If we simplify a vector database to three dimensions to visualize things, we can basically group the semantic "nearness" of information:
This means that we have indexed all the content of a site:
Tools and Approaches
Now we come to a harsh truth: "raw" chatbots can only do selective analysis. In order to do comprehensive analysis you need two things:
A method to run data pipelines, to crawl, scrape, run LLM analysis efficiently, and more
A data lakehouse (or, for limited analysis, perhaps a simple database) to store the actual data
Why are these two things needed? Because a chatbot cannot look at much data at once. You need to put the data someplace that is efficient with a lot of data, and then let the chatbot do things that it's good at (like querying databases). Similarly, a chatbot is not built for complex, long-running jobs (but is fine at calling tools that do).

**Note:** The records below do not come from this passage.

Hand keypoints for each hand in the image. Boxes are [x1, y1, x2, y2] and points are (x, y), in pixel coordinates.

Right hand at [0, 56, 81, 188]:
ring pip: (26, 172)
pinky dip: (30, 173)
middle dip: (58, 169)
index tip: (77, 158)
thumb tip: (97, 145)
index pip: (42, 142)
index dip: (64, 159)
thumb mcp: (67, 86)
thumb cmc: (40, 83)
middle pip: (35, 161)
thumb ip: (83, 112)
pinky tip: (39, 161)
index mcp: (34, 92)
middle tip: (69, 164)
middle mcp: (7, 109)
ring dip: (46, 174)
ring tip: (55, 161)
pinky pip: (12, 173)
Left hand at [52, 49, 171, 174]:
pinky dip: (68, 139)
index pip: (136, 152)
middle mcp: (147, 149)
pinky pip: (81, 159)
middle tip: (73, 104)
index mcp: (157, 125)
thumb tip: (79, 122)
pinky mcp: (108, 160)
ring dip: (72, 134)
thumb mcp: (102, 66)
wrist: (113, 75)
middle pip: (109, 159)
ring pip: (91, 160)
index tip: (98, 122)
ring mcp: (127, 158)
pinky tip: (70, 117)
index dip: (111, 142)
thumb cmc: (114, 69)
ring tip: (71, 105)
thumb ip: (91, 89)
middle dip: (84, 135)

| Selective | Indexed | Comprehensive | |
|---|---|---|---|
| Manual | ★★★ | ||
| "Raw" chatbot | ★★★ | ||
| RAG search infrastructure | ★★★ | ||
| Chatbot or app with pipelines and data lake | ★ | ★★★ |
Questions and how they are answered
| Comprehensive | Selective | Indexed | |
|---|---|---|---|
| Extent of digital presence analyzed | All | Some | All |
| Specific content reviewed at query time | All | Some | Some |
| Update effort | Low | High | Very Low |
If we simplify this to a traditional spreadsheet inventory to compare of comprehensive, selective, and indexed analysis:
Comprehensive analysis will have a row for every page of the digital presence and a column for all the fields. If we automate, this means that we can go through and generate values for every page and field (and we can tweak and iterate). When we do a query (like "what is the average crawl depth?") that query goes against all pages.
Selective analysis will have a row for those pages in the analysis and a column for all the fields. Usually this would mean that each row would be filled in manually. So, although our query might go through all our rows in the analysis (like "what is the average actionability rating?"), we are only querying against some of the pages of the whole digital presence. If we want to iterate on the analysis, it's going to be time-consuming to go through the content again.
When we create an index, we can do so across all the pages. When we query, we would find the closest pages. So then at query time ("what is the privacy policy") we would look at those closest pages, for instance potentially finding that there are multiple privacy pages. It is very easy to update the index.